Wednesday, October 19, 2016

i am important in the eyes of God

yesterday i went to the temple. i wanted to write down three names on the prayer roll, one of them being my own. i've never written in my own name on the prayer roll because that just seems odd to me, but i've been so filled with anger lately that i just needed extra prayers. so i wrote down the three names, including my own, but then erased my own and wrote another. then i went home thinking nothing of it.

fast forward to this morning. in the last twenty-four hours i found out my cousin committed suicide and instead of feeling better, i'm feeling more sad than ever. as i was moving furniture and boxes out of our front room in preparation for the tile to be set, billie perini knocked on my door. she came to tell me she has just returned from the temple and while there she felt impressed to put my name on the prayer roll.

my name.

it felt like God sent her as a messenger to tell me that my name is worth putting on that prayer roll; that i count; that i'm important to Him and He sees me. He knows my heart is so sad right now and feels betrayed, deceived, and just so sorrowful. i cannot express adequately how strongly i feel that God sent her to me today. she said she has been trying to listen and follow through on promptings. i'm so grateful she did.

i saw God in billie's eyes today.

Sunday, October 2, 2016

Working together

so we moved back to arizona. that's another story altogether, but the long and short of it is that we are back in our yale street home trying to make it a home we can live in. devan and chas have been working together every weekend (and many week days) to open up the central portion of the home and put in beams for support where necessary.

while the work they've done has been incredibly impressive -- even the city inspector was impressed, calling their first foray into placing a beam "beautiful" three times -- what has been even more impressive has been the kindness with which they have worked together. last night i was in the bathroom taking a long, long shower (cause i'm post eye surgery) and i could hear them talking to each other. listening to them work out the math necessary to build the beam structure was awesome. those men are so smart. and they asked each other questions and thought through each other's ideas with kindness.
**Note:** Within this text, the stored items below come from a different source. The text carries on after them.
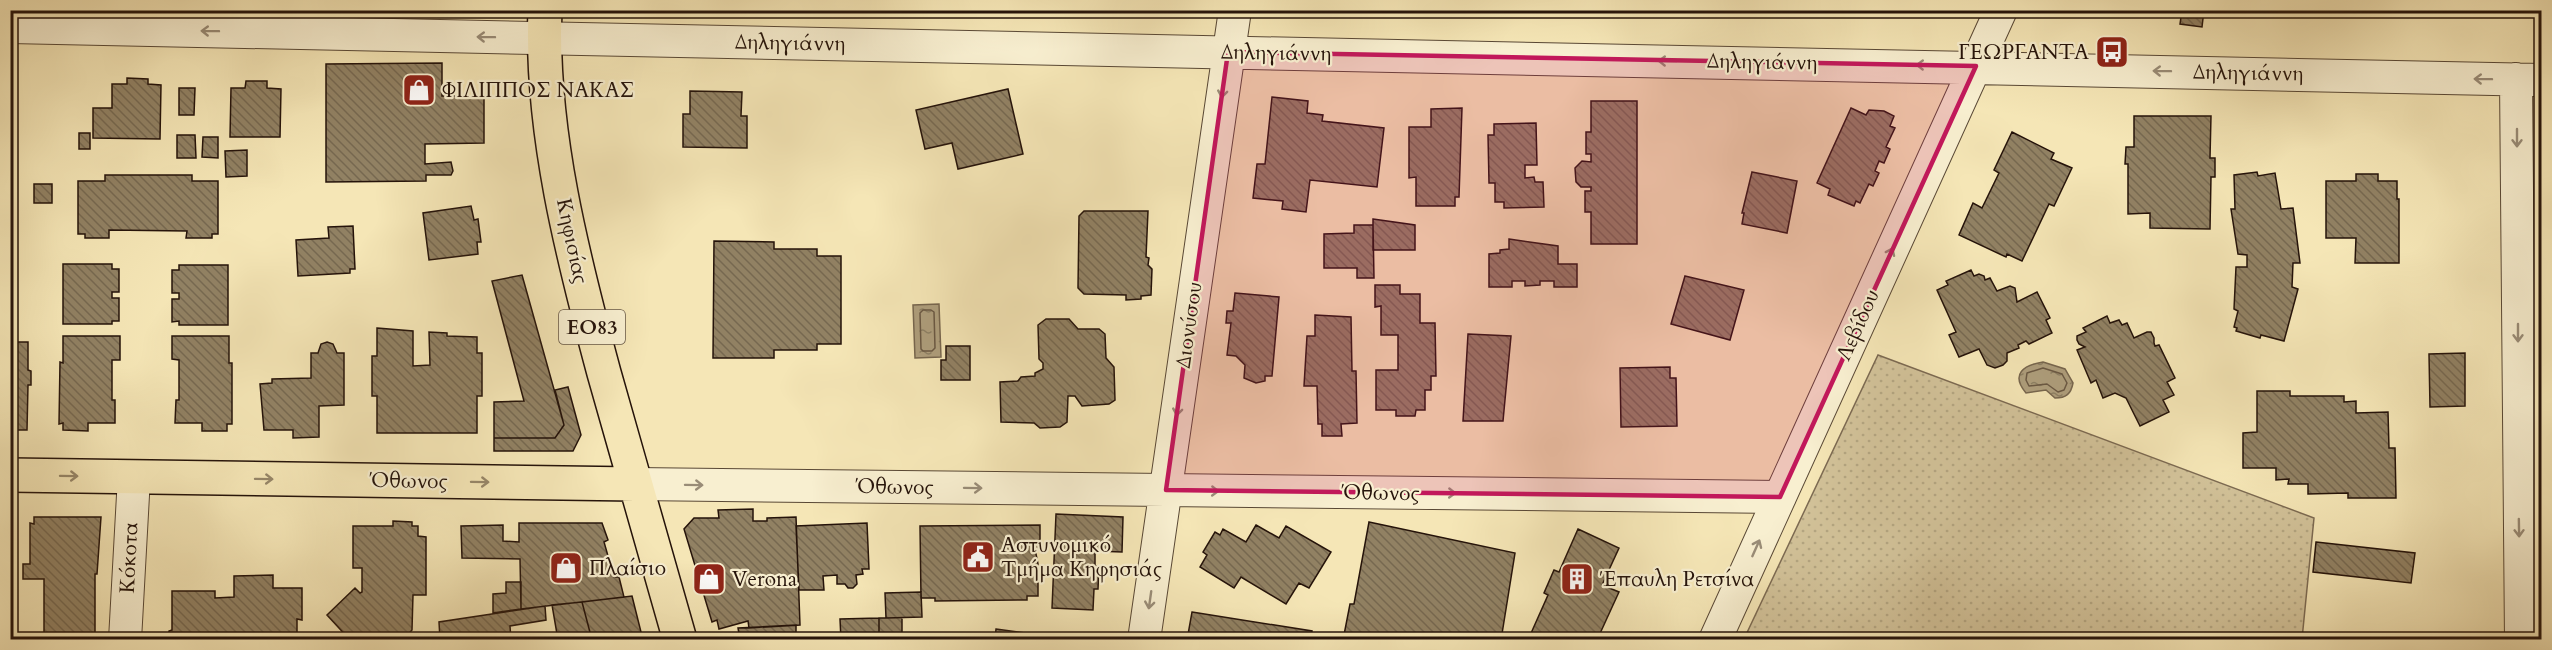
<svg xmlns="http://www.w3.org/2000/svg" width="2552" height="650" viewBox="0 0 2552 650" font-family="Cardo,serif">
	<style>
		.grass { fill: url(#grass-dots); stroke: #7c6a52; stroke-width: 1.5 }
		.water { fill: url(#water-ripples); stroke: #77664e; stroke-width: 1.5 }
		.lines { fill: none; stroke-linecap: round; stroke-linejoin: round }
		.shore { stroke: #6a5843; stroke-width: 1.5 }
		.building { fill: url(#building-back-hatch); stroke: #25130a; stroke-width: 1.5 }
		.minor-casing { stroke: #594835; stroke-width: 34 }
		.major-casing { stroke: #25130a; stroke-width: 36 }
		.minor { stroke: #f8efd0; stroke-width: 32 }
		.major { stroke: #f5e6b6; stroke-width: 33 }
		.oneway { stroke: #998c77 }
		.oneway2 { stroke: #978769 }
		.marked { fill: #c2185b; fill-opacity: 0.2; stroke: #c2185b; stroke-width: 4.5; stroke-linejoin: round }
		.labels { text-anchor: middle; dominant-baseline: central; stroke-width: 4.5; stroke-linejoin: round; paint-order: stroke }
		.shield { fill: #f8efd0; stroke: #645545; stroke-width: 1.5 }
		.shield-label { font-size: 20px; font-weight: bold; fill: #25130a }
		.street-label { font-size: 21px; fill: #25130a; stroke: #f8efd0 }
		.poi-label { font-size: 21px; fill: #25130a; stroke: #f8efd0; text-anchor: start }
	</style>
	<defs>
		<pattern id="grass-dots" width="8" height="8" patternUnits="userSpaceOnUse" patternTransform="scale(1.5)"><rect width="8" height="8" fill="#d2c299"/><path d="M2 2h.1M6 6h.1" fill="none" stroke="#b4a682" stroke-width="1.8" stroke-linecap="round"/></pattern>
		<pattern id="water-ripples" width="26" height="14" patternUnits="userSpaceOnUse" patternTransform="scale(1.5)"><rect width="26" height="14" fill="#ae9e7c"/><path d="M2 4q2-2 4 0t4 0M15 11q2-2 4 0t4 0" fill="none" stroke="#8d8064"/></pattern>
		<pattern id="building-back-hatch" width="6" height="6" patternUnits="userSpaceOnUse" patternTransform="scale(1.5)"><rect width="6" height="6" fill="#918163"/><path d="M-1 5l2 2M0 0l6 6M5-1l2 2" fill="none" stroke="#766850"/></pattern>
	</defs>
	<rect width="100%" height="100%" fill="#f5e6b6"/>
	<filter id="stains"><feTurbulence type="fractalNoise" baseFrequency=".00333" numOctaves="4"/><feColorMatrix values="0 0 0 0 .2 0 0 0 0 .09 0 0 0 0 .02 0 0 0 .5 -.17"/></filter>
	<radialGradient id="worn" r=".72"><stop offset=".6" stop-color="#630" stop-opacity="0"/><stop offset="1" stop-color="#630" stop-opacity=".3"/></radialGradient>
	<path class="grass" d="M1878 355 2314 518 2302 639H1744Z"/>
	<path class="water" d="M939 304 941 357 915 358 913 305Z
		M2043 362 2065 369 2073 383C2071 394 2066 398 2055 398L2046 390 2026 393C2010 374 2024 365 2043 362Z"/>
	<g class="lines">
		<path class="shore" d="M923 310H931L934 312 935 348 932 351H923L921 349 920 313Z
			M2043 368 2062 374 2067 383 2064 390 2058 392 2047 384 2029 386 2026 380 2027 373Z"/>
	</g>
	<path class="building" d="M1905 10H1922L1918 17Z
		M2182 10H2204L2202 27 2180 24Z
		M442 63V96H484V143L425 144V164L451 162 453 171 451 175H426V181L326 182V64Z
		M127 78 148 79V84L161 85 160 139 93 138V108H112V84H127Z
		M246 81H267V88L281 89 280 137H230L231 88H245Z
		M179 88H195L194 115H179Z
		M1008 89 1023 154 958 169 952 143 925 149 916 110Z
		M690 91 742 92 741 116H747V148L683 147V114H690Z
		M1272 97 1308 101 1307 113 1323 115 1322 121 1384 128 1377 187 1310 180 1306 212 1282 209 1283 201 1253 198 1257 164H1265Z
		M1591 101H1637V244H1591V212H1585V191H1591V187H1581L1576 182 1575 168 1582 161 1591 162V154H1586V132H1591Z
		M1462 108 1459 197H1455V206H1416V177L1409 178V127H1431V109Z
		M1851 108 1866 115 1869 110 1884 111 1894 116 1890 126 1895 128 1886 147 1890 149 1884 163 1879 161 1875 171 1879 173 1873 186 1869 184 1860 203 1856 201 1854 206 1828 195 1830 189 1817 183Z
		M2134 116H2211L2210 158H2215V177H2211L2210 229 2150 228V213L2128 214V164H2125L2126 147H2134Z
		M1536 123 1537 165H1525V178L1534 177 1535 182H1543L1544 207 1504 208V202H1495V183H1489L1488 135H1494V124Z
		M2012 132 2054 153 2051 159 2072 168 2054 206 2049 204 2022 261 2007 254 2006 257 1959 235 1973 203 1982 208 1999 173 1994 170Z
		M79 133H90V149H79Z
		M177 135H195L196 158H177Z
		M2537 135H2542V194H2539Z
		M203 137H218V158L202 157Z
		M247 150V176L226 177 225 151Z
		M1752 172 1797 181 1787 233 1742 224 1744 213H1742Z
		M2257 172 2258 176 2275 173 2281 209 2293 208 2300 263H2293L2292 287 2298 289 2284 341 2261 335 2260 338 2236 331 2237 328 2234 327 2238 311 2234 309 2236 267H2247V255L2238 254 2231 209H2235L2234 175Z
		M2356 174H2378V181H2397V199H2399V263H2355L2356 238H2326V181H2356Z
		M105 175H192V181H218V234H212V238H186L187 231 109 230V238H85V234H78V181H105Z
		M34 184H52V203H34Z
		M471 206 474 220 478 219 481 242H477L478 254 429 260 423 213Z
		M1084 211H1148L1146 257 1149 258 1148 265 1152 269 1151 295 1141 296V299L1126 300V295L1084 294 1078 288 1079 216Z
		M1373 219 1415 225V250H1373Z
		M1354 225H1373L1374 278H1357V268H1324V234L1354 233Z
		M353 226 355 269H350V273L298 276 296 240 329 238 328 227Z
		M1509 239 1558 246V264H1577V287H1554V281H1540V285L1525 286V281H1512V287H1489V254L1500 253V250L1509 249Z
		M714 241 774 242V249H817V256H841V344H817V350H774V358H713Z
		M63 264H112V269H119V292H112V298H119V321H112V324H63Z
		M179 265H228V325H179V321L172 322V299H179V293H172V270H179Z
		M1971 270 1974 276 1979 274 1984 276 1985 280 1990 278 1997 291 2010 286 2015 288 2017 302 2037 292 2050 318 2046 320 2052 333 2029 344 2026 341 2018 345 2019 348 2007 353V361L2003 365 1995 368 1987 365 1979 349 1959 357 1949 335 1956 332 1937 290 1948 285 1946 281Z
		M522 275 564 425 555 438H494V402L524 401 492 281Z
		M1685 276 1744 290 1730 340 1671 324Z
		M1375 285H1400V294H1420V323H1435L1436 376H1431V390H1425V410H1416L1415 416H1396V410H1376V370H1398V335H1381V306L1375 307Z
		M1235 293 1279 297 1272 376H1265V381L1256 383 1244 378 1245 365 1236 356 1227 355 1231 323H1226L1227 311H1233Z
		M1315 315 1351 317 1352 371H1356L1357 423 1341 424 1342 436H1322V424H1318L1317 386H1304L1307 336H1315Z
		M2107 316 2110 323 2119 320 2122 325 2127 323 2134 338 2147 332H2151L2154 338V343L2155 346 2159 345 2175 378 2167 382 2174 395 2163 400 2169 412 2140 426 2126 398 2115 393 2103 398 2096 380 2091 383 2077 350 2085 347 2079 344 2077 340V336L2086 332 2083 328Z
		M1046 319H1069L1078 329H1099L1105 334 1106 358 1114 367 1115 400 1109 404 1082 406 1075 396H1068L1067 422 1060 427 1040 428 1034 423 1001 422 1000 382 1018 381 1021 377 1035 376V373L1043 369V363L1039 359 1038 325Z
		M377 328 413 331V366L430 365 429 332 447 333V336L477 337V353H482V396H477V433H377V396H372V356H377Z
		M1468 334 1511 336 1503 421H1463Z
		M63 336H120V360H112V400H115V423H88V431L63 430V423L59 424 60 362 63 363Z
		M172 336H229V363H232V424H227V431H202V423H175L176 400H179V360L172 359Z
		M10 342H28V370L31 371V385H28L27 430H10Z
		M327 342 333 344 337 353H344V405L319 406V437L293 438V430H264L260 384 272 383V379L311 378V353H318L321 344Z
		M946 346H970V380H941V360H946Z
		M2465 353V406L2430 407 2429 354Z
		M1670 367V378H1676L1677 426 1621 427 1620 368Z
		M568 387 581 435 573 451H494V438H555L564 425 555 390Z
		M2257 391H2290V396H2344V402L2356 401V413L2388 412 2389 448H2395L2396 498H2348V493L2308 494V484H2288L2289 479 2276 480V468H2243V433L2257 432Z
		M753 509V521H767V518L796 517 800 625 749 628 748 621 719 629 717 620 712 622 684 529 694 518H719L718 510Z
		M1056 514 1123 517 1122 552 1095 551V566L1099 567 1098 589H1094L1093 610 1052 608Z
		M34 517H101L97 574H95V640H44V579H23V564H30V523L34 524Z
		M393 521 412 522V526H418V536L426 537V595H413L412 630 403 640H350L327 615 355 588 360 593 362 592V568H353V526H393Z
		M1369 522 1515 553 1501 640H1343L1350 604H1354Z
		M519 523H602L608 540 604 542 614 577H619L624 597 521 609 520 559 462 558 461 526 503 525V541L519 542Z
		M867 523 869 569H862L863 574 856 575 857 584 853 588H848L845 584H837V575L823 576 824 590H799L796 526Z
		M1040 525V549H1035L1038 564 1035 579H1038V596H1027V600L935 601V598H921L920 526Z
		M1256 525 1279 538 1286 526 1331 552 1309 588 1299 583 1286 604 1241 577 1234 588 1200 567 1207 555 1203 552 1215 532 1220 535 1223 529 1246 542Z
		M1578 529 1619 548 1602 585 1619 592 1597 640H1528L1548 595 1544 593 1554 570 1559 572Z
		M2316 542 2415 553 2411 583 2313 572Z
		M273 575V588H302V620L297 619V640H169V631L172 630V591H215V598L234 597V576Z
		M506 582H521V609L493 613V594L506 593Z
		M921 592 922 617 886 618 885 593Z
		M632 596 643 640H592L582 602Z
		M582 602 592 640H558L552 605Z
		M545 606 546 620 510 626 511 640H440L439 622Z
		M1192 612 1312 631 1311 640H1187Z
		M879 618H902V636H896V640H879Z
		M879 618V640H841L840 619Z
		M796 625V640H731L730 636 739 634 738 628Z
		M996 629 1048 636V633L1096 640H995Z"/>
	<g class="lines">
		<defs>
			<path id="minor" d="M10 27 2542 80
				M2516 79 2521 640
				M635 484 1780 497
				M125 640 134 477
				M1144 640 1235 10
				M1715 640 2001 10"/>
			<path id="major" d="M545 10C540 130 573 258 604 373 629 462 655 550 680 640
				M10 475 635 484"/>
		</defs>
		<use href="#minor" class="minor-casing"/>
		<use href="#major" class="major-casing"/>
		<use href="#minor" class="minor"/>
		<use href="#major" class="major"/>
	</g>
	<defs><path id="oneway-shaft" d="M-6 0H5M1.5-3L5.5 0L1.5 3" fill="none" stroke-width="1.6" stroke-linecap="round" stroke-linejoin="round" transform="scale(1.5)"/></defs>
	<g class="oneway">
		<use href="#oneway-shaft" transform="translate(210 31) rotate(-179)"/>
		<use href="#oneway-shaft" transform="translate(486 37) rotate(-179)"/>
		<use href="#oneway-shaft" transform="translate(1667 61) rotate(-179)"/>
		<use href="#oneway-shaft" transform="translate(1925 65) rotate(-179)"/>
		<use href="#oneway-shaft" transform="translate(2162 71) rotate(-179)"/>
		<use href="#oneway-shaft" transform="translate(2483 79) rotate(-179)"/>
		<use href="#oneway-shaft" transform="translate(1223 89) rotate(98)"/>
		<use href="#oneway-shaft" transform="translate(2517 138) rotate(90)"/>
		<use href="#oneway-shaft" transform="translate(1889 256) rotate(-66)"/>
		<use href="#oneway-shaft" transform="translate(2518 333) rotate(90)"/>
		<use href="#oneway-shaft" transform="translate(1178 407) rotate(98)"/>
		<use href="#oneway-shaft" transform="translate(694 485) rotate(1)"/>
		<use href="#oneway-shaft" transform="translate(973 488) rotate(1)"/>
		<use href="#oneway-shaft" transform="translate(1210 491) rotate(1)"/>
		<use href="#oneway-shaft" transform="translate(1447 493) rotate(1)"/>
		<use href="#oneway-shaft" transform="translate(2519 528) rotate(89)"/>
		<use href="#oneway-shaft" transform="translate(1756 548) rotate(-66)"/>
		<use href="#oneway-shaft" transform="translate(1150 600) rotate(98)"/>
	</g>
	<g class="oneway2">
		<use href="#oneway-shaft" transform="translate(69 476) rotate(1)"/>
		<use href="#oneway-shaft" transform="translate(264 479) rotate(1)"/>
		<use href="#oneway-shaft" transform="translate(480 482) rotate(1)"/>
	</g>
	<path class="marked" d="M1228 52 1976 66 1780 497 1166 490Z"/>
	<defs>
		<symbol id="bus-square" viewBox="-11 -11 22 22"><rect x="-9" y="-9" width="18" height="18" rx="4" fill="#8f2418" stroke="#f8efd0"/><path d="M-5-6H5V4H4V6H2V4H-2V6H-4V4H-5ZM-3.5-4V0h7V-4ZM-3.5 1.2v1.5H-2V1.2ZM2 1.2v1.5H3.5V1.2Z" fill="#fff"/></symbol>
		<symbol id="shop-square" viewBox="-11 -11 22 22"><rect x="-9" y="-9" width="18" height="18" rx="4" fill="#8f2418" stroke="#f8efd0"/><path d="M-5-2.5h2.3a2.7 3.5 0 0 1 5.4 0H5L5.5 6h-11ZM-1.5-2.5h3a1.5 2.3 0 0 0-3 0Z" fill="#fff"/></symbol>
		<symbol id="civic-square" viewBox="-11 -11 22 22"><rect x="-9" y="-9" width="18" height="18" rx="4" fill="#8f2418" stroke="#f8efd0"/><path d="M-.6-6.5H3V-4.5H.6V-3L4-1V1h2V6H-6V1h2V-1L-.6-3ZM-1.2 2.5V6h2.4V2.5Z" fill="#fff"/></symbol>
		<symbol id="building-square" viewBox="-11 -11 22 22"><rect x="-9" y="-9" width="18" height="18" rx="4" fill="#8f2418" stroke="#f8efd0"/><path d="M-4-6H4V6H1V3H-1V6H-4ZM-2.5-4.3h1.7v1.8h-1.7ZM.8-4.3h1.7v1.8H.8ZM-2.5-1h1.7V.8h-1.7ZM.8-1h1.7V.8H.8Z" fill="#fff"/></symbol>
	</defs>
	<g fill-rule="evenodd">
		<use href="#bus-square" x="2093" y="33" width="38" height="38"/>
		<use href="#shop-square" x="400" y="71" width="38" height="38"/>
		<use href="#civic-square" x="959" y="538" width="38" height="38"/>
		<use href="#shop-square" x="547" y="549" width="38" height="38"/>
		<use href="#shop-square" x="690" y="560" width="38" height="38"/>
		<use href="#building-square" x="1558" y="560" width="38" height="38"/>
	</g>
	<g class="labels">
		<rect class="shield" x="559" y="310" width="66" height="34" rx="4.5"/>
		<g class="shield-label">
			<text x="592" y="327">ΕΟ83</text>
		</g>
		<g class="street-label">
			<text transform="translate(790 43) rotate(1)">Δηληγιάννη</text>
			<text transform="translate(1276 53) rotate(1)">Δηληγιάννη</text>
			<text transform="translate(1762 62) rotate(1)">Δηληγιάννη</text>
			<text transform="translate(2248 73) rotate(1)">Δηληγιάννη</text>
			<text transform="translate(572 241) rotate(78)">Κηφισίας</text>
			<text transform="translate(1189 325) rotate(-82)">Διονύσου</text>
			<text transform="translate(1858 325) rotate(-66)">Λεβίδου</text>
			<text transform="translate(409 481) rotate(1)">Όθωνος</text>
			<text transform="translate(895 487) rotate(1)">Όθωνος</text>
			<text transform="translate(1381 493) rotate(1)">Όθωνος</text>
			<text transform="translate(129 558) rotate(-87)">Κόκοτα</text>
		</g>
		<g class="poi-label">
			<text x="2089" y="52" text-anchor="end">ΓΕΩΡΓΑΝΤΑ</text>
			<text x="442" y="90">ΦΙΛΙΠΠΟΣ ΝΑΚΑΣ</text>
			<text x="1001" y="545">Αστυνομικό<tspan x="1001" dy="24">Τμήμα Κηφησιάς</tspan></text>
			<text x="589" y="568">Πλαίσιο</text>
			<text x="732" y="579">Verona</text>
			<text x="1600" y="579">Έπαυλη Ρετσίνα</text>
		</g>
	</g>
	<rect width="2552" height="650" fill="none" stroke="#f5e6b6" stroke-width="36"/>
	<rect x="12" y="12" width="2528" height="626" fill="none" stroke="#25130a" stroke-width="3"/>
	<rect x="18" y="18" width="2516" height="614" fill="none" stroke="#25130a" stroke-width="1.5"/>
	<rect width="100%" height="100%" filter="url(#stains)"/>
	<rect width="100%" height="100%" fill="url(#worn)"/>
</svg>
there is little else that makes my heart feel as much joy as listening to devan and chas talk to each other and work together in love and patience. both of these men have struggled internally in ways that i think have affected their sense of self and their ability to feel settled inside to the extent that they can easily let go of pride. as a result, sometimes they struggle to work together in kindness and patience. but they are both men of God and are two men that i know are absolutely good to the core -- they both have souls that are just so good. they both intuitively know what is good and are drawn to goodness.

so i love when their goodness is felt in our home. i felt God in our home last night.